## Problem statement
Please return every entry below exactly as written, without any of its pictures.

## Data for analysis
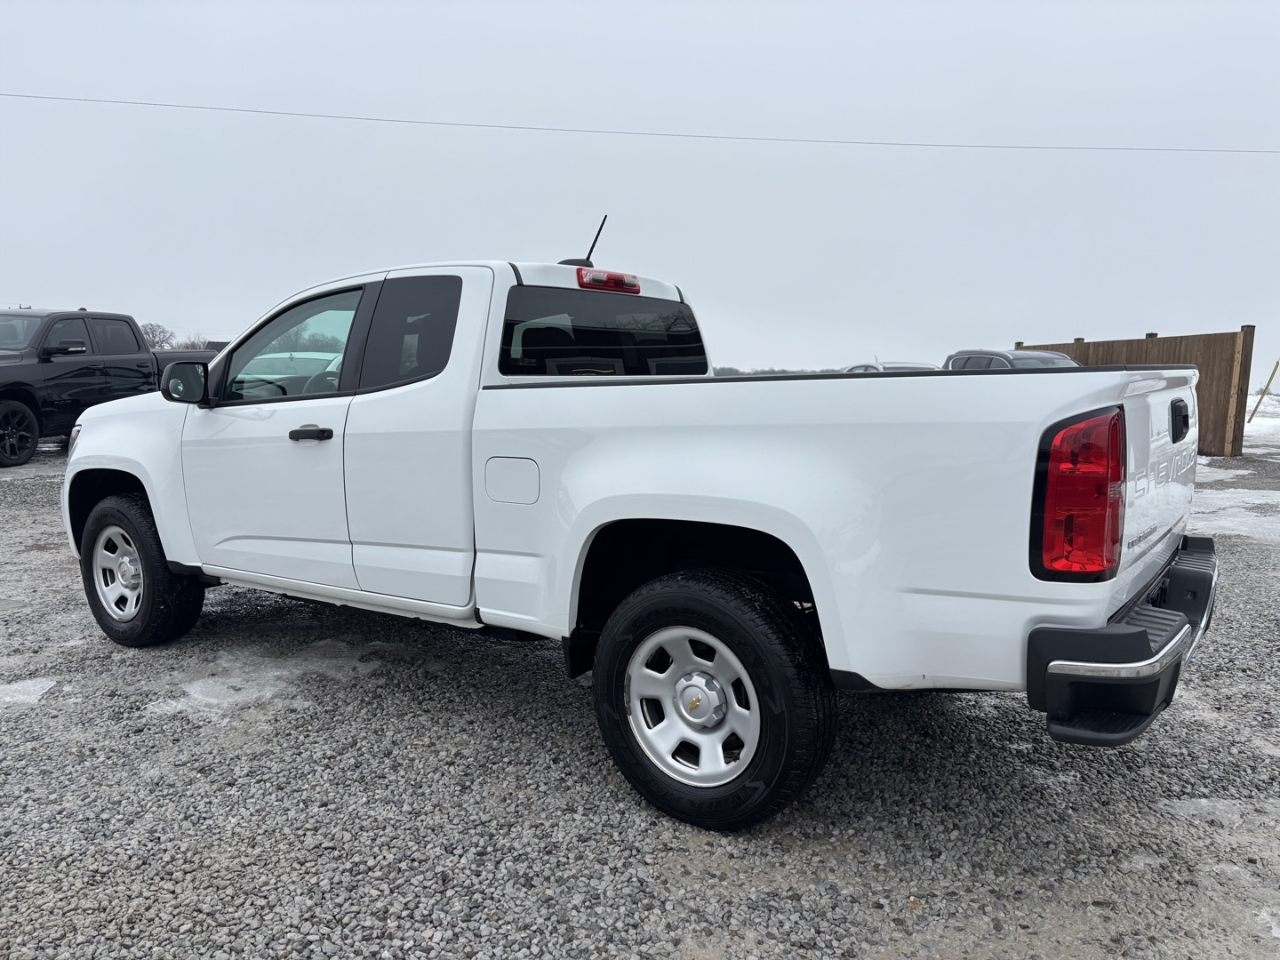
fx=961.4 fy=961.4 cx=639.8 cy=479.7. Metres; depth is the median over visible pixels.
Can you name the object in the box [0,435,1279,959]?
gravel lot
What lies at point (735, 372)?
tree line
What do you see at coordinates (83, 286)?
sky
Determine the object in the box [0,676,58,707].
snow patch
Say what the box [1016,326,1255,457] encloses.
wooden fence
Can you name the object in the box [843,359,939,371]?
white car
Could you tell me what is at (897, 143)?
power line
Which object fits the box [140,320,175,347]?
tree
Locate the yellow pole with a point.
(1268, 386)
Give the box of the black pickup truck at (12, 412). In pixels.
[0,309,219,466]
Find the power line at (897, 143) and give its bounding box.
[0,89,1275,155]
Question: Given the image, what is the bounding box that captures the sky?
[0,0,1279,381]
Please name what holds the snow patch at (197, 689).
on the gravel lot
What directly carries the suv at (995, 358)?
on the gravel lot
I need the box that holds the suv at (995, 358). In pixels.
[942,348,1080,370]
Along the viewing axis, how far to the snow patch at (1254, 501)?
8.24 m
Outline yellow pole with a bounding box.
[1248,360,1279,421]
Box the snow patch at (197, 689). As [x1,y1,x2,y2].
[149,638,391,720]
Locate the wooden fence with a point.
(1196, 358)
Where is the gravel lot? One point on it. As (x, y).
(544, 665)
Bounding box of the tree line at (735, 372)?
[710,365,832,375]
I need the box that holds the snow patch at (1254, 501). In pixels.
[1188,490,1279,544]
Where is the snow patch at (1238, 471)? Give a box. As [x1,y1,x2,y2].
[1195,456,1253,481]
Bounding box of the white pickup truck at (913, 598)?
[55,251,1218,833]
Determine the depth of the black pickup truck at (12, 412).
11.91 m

## Task solution
fx=961.4 fy=961.4 cx=639.8 cy=479.7. Metres; depth is the median over visible pixels.
Can you name the object in the box [0,435,1279,959]?
gravel lot
What lies at point (735, 372)?
tree line
What do you see at coordinates (83, 286)?
sky
Determine the object in the box [0,676,58,707].
snow patch
Say what the box [1016,326,1255,457] encloses.
wooden fence
Can you name the object in the box [843,359,939,371]?
white car
Could you tell me what is at (897, 143)?
power line
Which object fits the box [140,320,175,347]?
tree
Locate the yellow pole with a point.
(1268, 386)
Give the box of the black pickup truck at (12, 412). In pixels.
[0,309,219,466]
Find the power line at (897, 143) and give its bounding box.
[0,89,1275,155]
Question: Given the image, what is the bounding box that captures the sky?
[0,0,1279,381]
Please name what holds the snow patch at (197, 689).
on the gravel lot
What directly carries the suv at (995, 358)?
on the gravel lot
I need the box that holds the suv at (995, 358). In pixels.
[942,348,1080,370]
Along the viewing axis, how far to the snow patch at (1254, 501)?
8.24 m
Outline yellow pole with a bounding box.
[1248,360,1279,421]
Box the snow patch at (197, 689). As [x1,y1,x2,y2].
[149,638,391,720]
Locate the wooden fence with a point.
(1196, 358)
Where is the gravel lot? One point on it. As (x, y).
(544, 665)
Bounding box of the tree line at (735, 372)?
[710,365,832,375]
I need the box that holds the snow patch at (1254, 501). In pixels.
[1188,490,1279,544]
Where is the snow patch at (1238, 471)? Give a box. As [x1,y1,x2,y2].
[1195,456,1253,481]
Bounding box of the white pickup truck at (913, 598)?
[55,251,1218,833]
Determine the depth of the black pickup truck at (12, 412).
11.91 m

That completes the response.